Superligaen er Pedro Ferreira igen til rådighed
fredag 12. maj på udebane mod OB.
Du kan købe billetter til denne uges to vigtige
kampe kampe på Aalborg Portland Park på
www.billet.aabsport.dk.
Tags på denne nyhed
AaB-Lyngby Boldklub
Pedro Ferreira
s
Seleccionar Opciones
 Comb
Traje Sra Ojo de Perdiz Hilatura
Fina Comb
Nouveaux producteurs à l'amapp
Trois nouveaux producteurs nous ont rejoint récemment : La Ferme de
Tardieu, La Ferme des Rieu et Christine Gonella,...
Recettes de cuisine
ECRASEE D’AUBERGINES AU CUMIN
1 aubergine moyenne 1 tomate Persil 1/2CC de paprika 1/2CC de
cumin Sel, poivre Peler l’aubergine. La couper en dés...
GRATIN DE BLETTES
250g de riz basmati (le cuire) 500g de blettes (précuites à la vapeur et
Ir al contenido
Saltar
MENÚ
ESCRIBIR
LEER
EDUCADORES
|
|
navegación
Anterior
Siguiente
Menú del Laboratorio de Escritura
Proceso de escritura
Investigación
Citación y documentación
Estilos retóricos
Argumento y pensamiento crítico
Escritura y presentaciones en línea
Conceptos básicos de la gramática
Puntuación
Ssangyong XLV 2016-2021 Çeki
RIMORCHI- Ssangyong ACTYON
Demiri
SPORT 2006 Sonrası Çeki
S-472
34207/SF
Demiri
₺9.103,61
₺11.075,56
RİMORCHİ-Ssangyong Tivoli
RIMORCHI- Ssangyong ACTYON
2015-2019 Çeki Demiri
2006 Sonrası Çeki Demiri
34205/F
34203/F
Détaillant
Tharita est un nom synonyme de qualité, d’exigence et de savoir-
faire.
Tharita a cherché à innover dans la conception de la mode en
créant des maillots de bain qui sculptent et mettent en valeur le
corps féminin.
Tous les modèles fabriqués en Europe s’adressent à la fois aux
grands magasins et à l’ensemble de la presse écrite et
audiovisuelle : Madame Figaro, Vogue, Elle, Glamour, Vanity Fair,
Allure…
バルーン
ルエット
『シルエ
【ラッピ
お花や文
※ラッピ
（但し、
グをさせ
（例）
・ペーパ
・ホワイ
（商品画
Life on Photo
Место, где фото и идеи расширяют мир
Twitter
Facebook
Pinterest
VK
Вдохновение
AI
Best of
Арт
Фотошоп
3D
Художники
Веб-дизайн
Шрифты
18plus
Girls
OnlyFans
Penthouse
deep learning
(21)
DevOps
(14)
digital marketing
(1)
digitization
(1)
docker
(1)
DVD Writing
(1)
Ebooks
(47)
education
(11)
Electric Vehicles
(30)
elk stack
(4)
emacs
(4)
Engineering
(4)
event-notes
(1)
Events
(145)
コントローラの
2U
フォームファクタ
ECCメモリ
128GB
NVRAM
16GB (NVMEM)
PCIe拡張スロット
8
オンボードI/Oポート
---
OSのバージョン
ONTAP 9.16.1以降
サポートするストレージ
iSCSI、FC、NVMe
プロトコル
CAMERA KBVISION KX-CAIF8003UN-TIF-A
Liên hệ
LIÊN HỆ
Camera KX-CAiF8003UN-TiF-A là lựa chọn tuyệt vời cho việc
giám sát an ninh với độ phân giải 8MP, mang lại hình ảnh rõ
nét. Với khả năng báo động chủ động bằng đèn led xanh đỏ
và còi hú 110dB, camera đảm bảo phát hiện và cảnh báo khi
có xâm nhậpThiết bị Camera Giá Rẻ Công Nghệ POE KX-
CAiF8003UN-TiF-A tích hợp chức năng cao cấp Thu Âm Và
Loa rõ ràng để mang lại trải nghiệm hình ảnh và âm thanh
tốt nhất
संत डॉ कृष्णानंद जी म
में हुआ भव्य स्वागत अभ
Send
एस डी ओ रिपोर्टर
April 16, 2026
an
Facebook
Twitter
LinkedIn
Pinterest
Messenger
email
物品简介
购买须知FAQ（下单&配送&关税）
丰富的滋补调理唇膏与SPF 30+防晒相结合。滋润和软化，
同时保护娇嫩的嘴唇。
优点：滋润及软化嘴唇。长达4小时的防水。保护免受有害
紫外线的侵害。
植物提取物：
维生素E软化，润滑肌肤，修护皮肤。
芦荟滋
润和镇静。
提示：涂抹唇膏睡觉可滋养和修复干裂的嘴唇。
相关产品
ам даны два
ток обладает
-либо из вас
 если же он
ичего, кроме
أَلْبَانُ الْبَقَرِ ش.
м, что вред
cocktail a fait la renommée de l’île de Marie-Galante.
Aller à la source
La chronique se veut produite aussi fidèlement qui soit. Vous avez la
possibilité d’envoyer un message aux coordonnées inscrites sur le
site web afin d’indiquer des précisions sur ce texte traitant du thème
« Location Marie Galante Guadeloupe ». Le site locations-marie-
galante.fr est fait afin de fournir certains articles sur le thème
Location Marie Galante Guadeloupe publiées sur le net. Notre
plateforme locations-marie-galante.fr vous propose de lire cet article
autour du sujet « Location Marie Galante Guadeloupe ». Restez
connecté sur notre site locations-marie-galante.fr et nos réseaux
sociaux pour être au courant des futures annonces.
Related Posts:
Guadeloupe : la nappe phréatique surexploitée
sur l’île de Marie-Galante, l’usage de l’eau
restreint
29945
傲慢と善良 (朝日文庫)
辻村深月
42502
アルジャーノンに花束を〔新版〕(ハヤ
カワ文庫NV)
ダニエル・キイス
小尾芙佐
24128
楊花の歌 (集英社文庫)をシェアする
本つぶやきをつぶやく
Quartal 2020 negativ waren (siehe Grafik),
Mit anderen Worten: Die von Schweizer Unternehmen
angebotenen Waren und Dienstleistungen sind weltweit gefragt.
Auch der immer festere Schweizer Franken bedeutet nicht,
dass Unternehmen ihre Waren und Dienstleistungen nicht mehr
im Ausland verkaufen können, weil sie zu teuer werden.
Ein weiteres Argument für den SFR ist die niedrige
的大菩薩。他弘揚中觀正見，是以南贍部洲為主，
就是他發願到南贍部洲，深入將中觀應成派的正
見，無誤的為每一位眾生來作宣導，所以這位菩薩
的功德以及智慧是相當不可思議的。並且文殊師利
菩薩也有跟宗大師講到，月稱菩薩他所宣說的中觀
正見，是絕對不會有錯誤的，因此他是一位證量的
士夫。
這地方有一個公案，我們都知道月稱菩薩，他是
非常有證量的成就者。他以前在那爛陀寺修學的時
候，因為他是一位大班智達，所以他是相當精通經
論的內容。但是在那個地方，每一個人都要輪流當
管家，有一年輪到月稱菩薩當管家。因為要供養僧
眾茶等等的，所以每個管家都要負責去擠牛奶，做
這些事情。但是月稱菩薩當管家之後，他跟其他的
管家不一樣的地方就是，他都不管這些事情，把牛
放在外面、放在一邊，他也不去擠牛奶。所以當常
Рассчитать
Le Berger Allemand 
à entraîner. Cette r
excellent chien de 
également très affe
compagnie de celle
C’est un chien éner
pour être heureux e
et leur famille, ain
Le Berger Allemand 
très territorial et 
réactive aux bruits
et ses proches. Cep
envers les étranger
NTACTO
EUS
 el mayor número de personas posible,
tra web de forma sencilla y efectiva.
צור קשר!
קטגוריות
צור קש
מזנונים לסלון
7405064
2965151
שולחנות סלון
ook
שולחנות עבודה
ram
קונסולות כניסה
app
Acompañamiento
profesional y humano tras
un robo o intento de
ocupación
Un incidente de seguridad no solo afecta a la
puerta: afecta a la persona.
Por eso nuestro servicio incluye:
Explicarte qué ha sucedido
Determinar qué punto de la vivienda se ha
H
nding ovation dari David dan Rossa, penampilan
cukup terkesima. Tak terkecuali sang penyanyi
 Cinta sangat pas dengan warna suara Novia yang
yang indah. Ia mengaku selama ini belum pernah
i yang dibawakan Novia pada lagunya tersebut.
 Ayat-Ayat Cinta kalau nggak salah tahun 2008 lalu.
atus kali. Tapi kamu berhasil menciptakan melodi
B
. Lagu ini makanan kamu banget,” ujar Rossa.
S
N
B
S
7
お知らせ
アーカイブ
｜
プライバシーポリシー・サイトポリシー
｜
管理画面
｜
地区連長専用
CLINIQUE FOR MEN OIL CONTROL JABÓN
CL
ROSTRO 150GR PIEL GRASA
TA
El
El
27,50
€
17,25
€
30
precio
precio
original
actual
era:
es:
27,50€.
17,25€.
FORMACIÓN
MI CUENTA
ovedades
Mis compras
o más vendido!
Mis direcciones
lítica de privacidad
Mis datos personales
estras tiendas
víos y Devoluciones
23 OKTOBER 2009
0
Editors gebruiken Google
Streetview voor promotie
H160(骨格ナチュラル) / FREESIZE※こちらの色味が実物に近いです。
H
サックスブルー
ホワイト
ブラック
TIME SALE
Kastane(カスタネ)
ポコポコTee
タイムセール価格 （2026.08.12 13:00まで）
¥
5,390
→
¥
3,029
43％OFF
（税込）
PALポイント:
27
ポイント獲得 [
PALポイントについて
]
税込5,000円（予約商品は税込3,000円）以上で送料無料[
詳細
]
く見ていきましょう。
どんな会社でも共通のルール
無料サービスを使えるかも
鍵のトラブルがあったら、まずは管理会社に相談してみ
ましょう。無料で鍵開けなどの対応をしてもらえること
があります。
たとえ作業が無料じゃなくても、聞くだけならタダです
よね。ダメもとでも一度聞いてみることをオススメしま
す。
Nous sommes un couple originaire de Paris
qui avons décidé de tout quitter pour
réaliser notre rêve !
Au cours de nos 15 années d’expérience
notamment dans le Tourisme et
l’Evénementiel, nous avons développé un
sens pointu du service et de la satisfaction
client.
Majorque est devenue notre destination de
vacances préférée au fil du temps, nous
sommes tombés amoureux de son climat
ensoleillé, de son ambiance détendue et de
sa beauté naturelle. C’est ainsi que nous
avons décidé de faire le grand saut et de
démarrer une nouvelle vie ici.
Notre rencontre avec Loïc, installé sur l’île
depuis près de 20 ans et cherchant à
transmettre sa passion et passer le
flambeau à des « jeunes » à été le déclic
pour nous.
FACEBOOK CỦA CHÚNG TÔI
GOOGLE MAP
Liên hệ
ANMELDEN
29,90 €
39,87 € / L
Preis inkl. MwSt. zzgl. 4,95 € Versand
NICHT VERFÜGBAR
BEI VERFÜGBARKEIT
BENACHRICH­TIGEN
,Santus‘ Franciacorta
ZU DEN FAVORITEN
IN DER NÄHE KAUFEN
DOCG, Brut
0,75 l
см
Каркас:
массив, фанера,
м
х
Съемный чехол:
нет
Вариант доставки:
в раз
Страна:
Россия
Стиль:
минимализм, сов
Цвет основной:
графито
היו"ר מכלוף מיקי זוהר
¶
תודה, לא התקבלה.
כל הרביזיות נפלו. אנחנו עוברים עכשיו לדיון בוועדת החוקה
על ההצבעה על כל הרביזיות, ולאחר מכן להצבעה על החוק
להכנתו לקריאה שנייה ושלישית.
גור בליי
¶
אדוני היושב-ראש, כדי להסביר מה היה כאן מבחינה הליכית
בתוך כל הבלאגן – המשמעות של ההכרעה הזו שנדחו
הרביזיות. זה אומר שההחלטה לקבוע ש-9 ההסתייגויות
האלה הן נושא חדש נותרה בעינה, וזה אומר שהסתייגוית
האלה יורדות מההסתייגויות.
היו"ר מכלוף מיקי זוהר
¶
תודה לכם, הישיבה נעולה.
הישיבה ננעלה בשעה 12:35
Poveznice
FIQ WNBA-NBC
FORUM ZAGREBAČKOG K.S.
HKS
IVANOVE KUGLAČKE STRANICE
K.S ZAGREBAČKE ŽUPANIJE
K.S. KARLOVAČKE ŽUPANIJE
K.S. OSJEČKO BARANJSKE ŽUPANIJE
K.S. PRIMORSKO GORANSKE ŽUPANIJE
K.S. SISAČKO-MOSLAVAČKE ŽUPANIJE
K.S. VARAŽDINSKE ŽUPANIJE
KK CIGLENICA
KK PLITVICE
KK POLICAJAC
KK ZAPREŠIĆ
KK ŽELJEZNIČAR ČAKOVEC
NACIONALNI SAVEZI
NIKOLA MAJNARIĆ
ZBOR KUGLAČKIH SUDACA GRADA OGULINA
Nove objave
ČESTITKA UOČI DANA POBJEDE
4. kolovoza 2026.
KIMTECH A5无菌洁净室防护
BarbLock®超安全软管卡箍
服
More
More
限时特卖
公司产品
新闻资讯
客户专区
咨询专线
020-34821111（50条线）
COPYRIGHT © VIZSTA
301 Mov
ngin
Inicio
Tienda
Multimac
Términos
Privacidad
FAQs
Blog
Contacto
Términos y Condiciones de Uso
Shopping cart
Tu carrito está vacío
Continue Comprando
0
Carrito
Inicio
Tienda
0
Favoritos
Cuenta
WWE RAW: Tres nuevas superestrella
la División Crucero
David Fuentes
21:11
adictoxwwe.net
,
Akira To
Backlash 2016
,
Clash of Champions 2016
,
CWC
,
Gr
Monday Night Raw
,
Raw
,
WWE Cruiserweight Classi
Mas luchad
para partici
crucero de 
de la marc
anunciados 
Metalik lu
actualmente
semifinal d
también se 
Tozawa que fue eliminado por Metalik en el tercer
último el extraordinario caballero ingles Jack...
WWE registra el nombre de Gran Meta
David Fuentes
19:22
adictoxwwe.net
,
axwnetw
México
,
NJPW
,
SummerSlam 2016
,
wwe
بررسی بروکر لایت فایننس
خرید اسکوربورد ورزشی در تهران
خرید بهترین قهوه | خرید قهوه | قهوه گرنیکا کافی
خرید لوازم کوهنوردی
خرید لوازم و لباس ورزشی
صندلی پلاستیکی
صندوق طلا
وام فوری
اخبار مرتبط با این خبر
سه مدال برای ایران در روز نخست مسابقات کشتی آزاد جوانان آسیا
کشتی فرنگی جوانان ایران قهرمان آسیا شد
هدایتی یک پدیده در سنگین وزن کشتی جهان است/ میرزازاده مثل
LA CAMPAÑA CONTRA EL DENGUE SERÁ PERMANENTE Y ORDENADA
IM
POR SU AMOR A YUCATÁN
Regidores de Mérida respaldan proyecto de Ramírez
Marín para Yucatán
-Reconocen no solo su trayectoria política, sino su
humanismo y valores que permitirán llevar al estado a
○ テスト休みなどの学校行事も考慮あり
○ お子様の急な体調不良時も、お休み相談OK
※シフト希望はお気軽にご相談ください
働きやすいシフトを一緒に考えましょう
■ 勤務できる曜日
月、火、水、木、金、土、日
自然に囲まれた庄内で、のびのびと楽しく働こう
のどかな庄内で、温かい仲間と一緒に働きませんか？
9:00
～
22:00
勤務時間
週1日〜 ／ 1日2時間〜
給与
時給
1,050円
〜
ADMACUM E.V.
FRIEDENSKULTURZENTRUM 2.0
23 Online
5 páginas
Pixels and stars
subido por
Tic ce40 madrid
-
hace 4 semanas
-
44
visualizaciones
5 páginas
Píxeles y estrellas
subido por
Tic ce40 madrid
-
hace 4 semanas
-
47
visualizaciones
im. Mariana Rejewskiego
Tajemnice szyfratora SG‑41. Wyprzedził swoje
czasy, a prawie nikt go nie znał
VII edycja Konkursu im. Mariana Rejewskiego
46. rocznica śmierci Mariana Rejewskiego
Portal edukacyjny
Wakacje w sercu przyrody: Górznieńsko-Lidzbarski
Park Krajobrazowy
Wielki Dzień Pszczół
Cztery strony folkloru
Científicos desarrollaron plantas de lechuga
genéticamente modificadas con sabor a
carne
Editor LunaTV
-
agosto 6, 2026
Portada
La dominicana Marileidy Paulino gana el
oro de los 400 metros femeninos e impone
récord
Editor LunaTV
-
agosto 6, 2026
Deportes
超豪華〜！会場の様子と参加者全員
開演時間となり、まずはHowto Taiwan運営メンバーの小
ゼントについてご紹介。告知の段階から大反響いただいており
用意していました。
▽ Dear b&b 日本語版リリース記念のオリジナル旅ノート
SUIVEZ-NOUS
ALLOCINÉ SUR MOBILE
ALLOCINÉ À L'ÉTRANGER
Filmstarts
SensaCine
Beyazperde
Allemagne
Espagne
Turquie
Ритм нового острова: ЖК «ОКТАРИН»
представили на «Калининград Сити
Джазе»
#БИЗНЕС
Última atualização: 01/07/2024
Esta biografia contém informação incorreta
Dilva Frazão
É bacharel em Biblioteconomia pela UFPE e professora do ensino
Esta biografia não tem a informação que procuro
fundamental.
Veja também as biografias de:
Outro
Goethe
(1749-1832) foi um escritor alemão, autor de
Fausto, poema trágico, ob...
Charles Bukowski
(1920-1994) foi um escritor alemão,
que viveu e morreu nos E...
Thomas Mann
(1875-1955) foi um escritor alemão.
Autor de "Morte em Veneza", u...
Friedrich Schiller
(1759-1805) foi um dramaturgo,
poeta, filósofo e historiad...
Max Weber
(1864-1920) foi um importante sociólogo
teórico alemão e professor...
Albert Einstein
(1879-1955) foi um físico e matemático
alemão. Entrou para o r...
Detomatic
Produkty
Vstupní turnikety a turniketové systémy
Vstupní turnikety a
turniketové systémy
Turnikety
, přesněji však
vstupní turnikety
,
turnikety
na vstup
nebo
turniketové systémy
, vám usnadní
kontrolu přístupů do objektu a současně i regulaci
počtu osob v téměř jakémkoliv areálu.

☆ ☆ ☆ ☆ ☆

■ What to produce
How many lines of these entries contain the string "הרביזיות"? Reply with the number alone.

■ Written response
3